# Midland Counties champ show entries



## dexter (Nov 29, 2008)

ours is huge...................
http://www.fossedata.co.uk/pix/MCOU_OCT_11PDF.pdf


----------



## tashi (Dec 5, 2007)

Ours ain't bad 202 making 255 :thumbup:


----------



## Blondie (Feb 27, 2011)

Rott entry is tiny, lol, think its 34 or summat, lol!! Thats what happens when they take away our CC's :mad2:


----------



## dexter (Nov 29, 2008)

our is almost double to what its been of late, probs cos we got all rounder lol


----------



## tashi (Dec 5, 2007)

We have an all-rounder as well, but she likes the 'proper' goldens as a rule 

Not going Pastoral day this year, no borders entered and dont think Puli were scheduled  Really chuffed with the Puli he had Group 4 at SWKA and only relatively a baby for the breed !!!!!


----------



## dexter (Nov 29, 2008)

tashi said:


> We have an all-rounder as well, but she likes the 'proper' goldens as a rule
> 
> Not going Pastoral day this year, no borders entered and dont think Puli were scheduled  Really chuffed with the Puli he had Group 4 at SWKA and only relatively a baby for the breed !!!!!


well done to you . great for the breed as well, don't see too many puli's about now.


----------



## tashi (Dec 5, 2007)

dexter said:


> well done to you . great for the breed as well, don't see too many puli's about now.


Think it is down to the coat care, takes so much time to keep it looking and smelling good


----------



## CE1985F (Jun 27, 2011)

I'm being naughty and posting from work! :scared:

We on have 19 entered. :thumbup:


----------



## Freyja (Jun 28, 2008)

We've got 179 dogs giving 201 entries which is about average for a breed club show. Some of the champ shows get much bigger entries nearer the 400 mark so for us it is quite small. I bet I am in the biggest classes though Romeo is in minor puppy dog and Simba in post grad dog.

I really wanted to enter Buck but toys are thursday and I'll be stuck at work.

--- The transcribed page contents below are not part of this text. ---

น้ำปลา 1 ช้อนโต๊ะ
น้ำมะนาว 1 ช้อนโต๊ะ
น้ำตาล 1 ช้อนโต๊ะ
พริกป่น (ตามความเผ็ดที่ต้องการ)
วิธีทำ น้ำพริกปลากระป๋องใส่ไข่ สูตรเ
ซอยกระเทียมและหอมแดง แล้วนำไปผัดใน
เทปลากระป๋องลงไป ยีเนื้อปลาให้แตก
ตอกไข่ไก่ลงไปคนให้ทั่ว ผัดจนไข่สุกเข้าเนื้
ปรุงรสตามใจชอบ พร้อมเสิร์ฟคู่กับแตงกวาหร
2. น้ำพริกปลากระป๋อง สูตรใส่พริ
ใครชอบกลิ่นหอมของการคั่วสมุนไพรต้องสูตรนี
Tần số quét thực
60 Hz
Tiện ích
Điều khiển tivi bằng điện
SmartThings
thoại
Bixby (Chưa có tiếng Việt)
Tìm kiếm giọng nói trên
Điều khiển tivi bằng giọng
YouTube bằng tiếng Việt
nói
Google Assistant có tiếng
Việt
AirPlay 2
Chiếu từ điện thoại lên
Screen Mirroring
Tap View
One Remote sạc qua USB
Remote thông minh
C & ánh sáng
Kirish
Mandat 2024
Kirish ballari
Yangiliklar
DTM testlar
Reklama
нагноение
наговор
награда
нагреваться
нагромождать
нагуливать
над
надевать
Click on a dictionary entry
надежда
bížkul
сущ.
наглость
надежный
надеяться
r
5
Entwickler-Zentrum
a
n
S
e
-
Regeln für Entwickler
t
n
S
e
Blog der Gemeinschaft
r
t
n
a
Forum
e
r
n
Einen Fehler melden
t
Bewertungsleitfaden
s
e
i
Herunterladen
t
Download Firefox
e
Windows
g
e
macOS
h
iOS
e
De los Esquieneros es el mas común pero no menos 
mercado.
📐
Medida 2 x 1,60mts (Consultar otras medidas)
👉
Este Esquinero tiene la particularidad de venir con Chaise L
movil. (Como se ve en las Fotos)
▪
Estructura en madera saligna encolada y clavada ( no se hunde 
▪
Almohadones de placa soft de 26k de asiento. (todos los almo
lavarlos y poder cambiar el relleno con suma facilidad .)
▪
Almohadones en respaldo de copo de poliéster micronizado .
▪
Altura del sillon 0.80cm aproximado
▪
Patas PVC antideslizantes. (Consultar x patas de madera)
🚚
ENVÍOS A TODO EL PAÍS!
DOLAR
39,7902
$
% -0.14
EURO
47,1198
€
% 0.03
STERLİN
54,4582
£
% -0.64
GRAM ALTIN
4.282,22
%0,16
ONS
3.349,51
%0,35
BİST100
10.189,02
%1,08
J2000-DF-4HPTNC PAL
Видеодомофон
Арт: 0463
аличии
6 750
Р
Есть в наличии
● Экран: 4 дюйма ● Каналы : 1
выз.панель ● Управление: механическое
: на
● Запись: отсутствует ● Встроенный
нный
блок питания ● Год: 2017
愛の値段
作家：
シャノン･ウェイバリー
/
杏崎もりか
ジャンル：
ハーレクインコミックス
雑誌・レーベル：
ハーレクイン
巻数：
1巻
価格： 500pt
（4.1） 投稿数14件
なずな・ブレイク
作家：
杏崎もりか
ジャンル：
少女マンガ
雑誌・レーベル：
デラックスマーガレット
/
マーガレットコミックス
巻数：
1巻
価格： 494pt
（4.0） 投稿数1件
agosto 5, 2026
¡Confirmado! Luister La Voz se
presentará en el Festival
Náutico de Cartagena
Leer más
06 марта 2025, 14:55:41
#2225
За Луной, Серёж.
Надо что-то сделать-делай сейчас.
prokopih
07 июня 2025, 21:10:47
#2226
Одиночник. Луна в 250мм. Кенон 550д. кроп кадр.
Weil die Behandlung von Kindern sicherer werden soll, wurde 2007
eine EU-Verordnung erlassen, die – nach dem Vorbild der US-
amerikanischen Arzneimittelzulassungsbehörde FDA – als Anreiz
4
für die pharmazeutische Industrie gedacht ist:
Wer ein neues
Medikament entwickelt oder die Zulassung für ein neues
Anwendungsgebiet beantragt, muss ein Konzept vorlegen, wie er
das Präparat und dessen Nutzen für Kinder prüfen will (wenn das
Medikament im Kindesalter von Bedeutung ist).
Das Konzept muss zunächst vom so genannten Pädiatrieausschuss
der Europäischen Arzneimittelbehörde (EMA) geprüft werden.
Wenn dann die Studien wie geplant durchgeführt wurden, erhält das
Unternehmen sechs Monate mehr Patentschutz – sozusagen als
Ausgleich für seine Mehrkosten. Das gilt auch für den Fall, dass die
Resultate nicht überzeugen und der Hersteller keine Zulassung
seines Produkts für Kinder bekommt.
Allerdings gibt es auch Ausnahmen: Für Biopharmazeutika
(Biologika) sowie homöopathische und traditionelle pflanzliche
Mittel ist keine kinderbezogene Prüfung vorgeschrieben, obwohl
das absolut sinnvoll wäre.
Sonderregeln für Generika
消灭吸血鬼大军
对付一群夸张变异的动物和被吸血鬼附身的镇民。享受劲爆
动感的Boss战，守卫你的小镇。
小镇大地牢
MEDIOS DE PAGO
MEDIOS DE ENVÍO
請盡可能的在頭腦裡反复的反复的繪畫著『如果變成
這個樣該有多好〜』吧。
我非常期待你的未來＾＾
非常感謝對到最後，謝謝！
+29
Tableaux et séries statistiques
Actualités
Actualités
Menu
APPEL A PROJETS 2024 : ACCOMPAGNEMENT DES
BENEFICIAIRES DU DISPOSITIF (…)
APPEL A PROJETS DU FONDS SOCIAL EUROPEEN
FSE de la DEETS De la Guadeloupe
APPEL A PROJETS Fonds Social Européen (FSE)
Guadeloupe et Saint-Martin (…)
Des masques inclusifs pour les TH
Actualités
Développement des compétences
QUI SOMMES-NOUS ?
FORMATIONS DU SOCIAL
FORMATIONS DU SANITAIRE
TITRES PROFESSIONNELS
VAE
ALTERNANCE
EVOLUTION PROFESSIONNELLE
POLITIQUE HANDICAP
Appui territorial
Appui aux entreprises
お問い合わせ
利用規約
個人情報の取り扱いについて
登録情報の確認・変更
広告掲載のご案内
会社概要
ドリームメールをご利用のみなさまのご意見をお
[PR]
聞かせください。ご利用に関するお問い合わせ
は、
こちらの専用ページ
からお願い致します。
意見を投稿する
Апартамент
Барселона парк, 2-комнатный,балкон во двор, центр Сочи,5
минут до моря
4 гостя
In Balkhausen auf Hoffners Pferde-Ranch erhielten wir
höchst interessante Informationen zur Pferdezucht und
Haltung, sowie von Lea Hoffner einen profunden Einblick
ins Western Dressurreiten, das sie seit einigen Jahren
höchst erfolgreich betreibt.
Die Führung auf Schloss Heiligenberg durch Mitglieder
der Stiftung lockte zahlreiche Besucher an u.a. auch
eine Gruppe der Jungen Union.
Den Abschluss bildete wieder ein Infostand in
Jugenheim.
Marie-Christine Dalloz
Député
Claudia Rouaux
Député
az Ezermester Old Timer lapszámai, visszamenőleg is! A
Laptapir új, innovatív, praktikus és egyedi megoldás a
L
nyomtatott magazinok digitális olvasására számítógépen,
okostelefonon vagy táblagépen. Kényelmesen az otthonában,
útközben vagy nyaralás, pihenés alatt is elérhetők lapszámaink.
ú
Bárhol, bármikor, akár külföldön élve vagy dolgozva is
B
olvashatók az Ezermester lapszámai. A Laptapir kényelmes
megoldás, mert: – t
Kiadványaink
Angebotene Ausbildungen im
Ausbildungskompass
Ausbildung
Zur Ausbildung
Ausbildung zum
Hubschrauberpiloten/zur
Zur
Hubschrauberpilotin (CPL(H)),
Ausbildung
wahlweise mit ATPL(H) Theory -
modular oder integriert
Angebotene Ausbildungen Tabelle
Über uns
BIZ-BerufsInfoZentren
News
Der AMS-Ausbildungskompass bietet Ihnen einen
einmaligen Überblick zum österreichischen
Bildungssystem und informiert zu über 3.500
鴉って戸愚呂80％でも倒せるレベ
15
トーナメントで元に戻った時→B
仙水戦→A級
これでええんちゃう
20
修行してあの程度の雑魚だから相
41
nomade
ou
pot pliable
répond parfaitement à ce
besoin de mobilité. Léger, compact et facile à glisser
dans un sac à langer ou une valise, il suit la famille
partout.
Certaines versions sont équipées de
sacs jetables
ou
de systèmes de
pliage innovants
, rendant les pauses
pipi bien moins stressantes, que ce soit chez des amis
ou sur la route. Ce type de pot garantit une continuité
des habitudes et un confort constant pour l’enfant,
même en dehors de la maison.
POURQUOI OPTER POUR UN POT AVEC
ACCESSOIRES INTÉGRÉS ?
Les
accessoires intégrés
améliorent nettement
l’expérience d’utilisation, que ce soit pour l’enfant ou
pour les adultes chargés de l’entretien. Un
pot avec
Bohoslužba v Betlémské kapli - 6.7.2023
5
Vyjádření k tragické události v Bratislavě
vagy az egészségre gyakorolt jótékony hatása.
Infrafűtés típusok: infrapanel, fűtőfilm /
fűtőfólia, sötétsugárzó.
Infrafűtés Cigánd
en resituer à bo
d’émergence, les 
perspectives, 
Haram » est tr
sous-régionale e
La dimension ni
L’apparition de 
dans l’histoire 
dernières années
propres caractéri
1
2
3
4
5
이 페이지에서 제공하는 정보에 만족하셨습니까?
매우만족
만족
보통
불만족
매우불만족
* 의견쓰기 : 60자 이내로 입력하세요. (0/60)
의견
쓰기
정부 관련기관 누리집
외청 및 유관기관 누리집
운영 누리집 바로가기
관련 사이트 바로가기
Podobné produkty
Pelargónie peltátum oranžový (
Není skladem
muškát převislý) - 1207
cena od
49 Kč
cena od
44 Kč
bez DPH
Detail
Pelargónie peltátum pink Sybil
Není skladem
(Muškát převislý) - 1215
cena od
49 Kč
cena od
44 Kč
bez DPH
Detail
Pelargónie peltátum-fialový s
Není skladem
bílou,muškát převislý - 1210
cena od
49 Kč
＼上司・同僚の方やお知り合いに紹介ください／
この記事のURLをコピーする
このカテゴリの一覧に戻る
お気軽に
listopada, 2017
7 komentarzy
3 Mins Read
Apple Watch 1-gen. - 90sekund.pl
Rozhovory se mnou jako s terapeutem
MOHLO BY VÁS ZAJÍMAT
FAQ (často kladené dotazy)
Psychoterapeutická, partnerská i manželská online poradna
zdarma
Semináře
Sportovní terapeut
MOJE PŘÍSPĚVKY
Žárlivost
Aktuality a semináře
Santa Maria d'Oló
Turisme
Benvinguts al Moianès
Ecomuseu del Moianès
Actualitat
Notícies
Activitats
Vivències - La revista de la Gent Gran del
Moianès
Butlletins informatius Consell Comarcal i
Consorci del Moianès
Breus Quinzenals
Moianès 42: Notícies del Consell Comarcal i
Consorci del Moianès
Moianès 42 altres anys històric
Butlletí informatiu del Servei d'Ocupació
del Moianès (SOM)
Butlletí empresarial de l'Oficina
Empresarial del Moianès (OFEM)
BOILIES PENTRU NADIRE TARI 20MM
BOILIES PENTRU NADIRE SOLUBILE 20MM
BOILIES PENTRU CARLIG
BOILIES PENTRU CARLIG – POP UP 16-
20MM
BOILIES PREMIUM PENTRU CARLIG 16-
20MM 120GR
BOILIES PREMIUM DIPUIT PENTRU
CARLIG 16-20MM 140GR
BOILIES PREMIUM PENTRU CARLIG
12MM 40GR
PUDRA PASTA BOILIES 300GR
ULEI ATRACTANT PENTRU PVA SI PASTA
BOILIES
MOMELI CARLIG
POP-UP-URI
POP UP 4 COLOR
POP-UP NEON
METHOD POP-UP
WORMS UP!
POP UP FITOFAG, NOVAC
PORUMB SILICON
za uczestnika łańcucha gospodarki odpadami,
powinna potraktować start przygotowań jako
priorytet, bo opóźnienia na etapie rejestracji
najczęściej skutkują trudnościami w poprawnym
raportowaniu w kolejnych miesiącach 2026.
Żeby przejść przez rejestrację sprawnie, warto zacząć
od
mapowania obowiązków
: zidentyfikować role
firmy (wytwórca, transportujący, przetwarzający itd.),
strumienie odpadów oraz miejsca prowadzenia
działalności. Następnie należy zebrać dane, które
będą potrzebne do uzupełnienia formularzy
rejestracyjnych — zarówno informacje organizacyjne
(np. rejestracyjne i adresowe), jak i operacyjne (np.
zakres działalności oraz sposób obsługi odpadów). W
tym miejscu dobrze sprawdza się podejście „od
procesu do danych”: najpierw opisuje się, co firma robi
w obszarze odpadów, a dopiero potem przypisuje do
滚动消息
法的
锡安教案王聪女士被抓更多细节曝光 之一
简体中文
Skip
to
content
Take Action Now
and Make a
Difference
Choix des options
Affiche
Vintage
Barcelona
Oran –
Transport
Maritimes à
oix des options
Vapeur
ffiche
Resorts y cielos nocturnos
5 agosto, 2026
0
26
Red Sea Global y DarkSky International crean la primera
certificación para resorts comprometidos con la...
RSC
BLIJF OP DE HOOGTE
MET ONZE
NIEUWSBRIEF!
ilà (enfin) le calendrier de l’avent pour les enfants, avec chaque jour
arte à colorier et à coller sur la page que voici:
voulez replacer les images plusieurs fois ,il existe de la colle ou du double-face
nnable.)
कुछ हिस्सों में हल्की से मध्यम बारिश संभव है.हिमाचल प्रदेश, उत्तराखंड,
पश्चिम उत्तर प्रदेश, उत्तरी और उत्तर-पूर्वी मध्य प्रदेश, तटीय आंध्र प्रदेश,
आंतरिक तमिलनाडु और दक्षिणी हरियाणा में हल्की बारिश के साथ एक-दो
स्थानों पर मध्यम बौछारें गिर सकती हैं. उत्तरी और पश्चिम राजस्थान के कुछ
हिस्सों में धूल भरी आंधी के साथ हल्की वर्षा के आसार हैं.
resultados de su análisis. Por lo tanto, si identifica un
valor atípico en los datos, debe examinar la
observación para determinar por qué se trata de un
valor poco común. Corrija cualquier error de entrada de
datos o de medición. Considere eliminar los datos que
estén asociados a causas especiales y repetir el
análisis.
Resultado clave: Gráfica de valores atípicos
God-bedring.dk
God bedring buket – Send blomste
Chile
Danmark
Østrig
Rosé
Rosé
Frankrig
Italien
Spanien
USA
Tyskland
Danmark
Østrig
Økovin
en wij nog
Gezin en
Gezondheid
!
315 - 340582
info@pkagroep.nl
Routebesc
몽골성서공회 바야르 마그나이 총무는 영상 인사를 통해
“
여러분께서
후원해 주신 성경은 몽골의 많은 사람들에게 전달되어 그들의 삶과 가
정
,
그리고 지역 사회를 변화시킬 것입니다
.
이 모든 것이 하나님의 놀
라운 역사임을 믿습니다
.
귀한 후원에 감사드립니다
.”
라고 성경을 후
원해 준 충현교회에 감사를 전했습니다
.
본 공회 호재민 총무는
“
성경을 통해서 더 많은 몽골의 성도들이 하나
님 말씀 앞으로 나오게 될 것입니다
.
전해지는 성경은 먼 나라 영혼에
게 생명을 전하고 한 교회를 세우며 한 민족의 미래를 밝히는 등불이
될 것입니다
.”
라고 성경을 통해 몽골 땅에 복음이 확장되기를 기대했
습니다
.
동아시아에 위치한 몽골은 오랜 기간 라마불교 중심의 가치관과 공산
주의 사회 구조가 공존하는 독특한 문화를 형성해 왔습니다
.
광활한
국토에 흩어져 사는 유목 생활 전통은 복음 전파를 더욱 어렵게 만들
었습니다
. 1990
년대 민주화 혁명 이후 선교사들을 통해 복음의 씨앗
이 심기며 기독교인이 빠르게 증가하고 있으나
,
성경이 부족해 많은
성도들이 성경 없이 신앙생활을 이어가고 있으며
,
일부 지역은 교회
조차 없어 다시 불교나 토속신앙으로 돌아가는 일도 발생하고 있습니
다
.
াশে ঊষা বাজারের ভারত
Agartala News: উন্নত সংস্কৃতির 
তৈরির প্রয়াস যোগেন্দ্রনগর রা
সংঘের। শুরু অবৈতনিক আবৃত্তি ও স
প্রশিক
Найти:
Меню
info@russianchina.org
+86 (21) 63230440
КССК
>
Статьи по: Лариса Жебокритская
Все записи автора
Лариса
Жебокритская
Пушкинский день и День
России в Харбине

Dexter you will be there the same day as us.


----------



## dexter (Nov 29, 2008)

got my pass today.


----------



## Freyja (Jun 28, 2008)

dexter said:


> got my pass today.


Mine came today too I entered online so was expecting to have to print them off again. So was quite surprised to find them there when I got home from work today.


----------



## dexter (Nov 29, 2008)

Freyja said:


> Mine came today too I entered online so was expecting to have to print them off again. So was quite surprised to find them there when I got home from work today.


me too...........


----------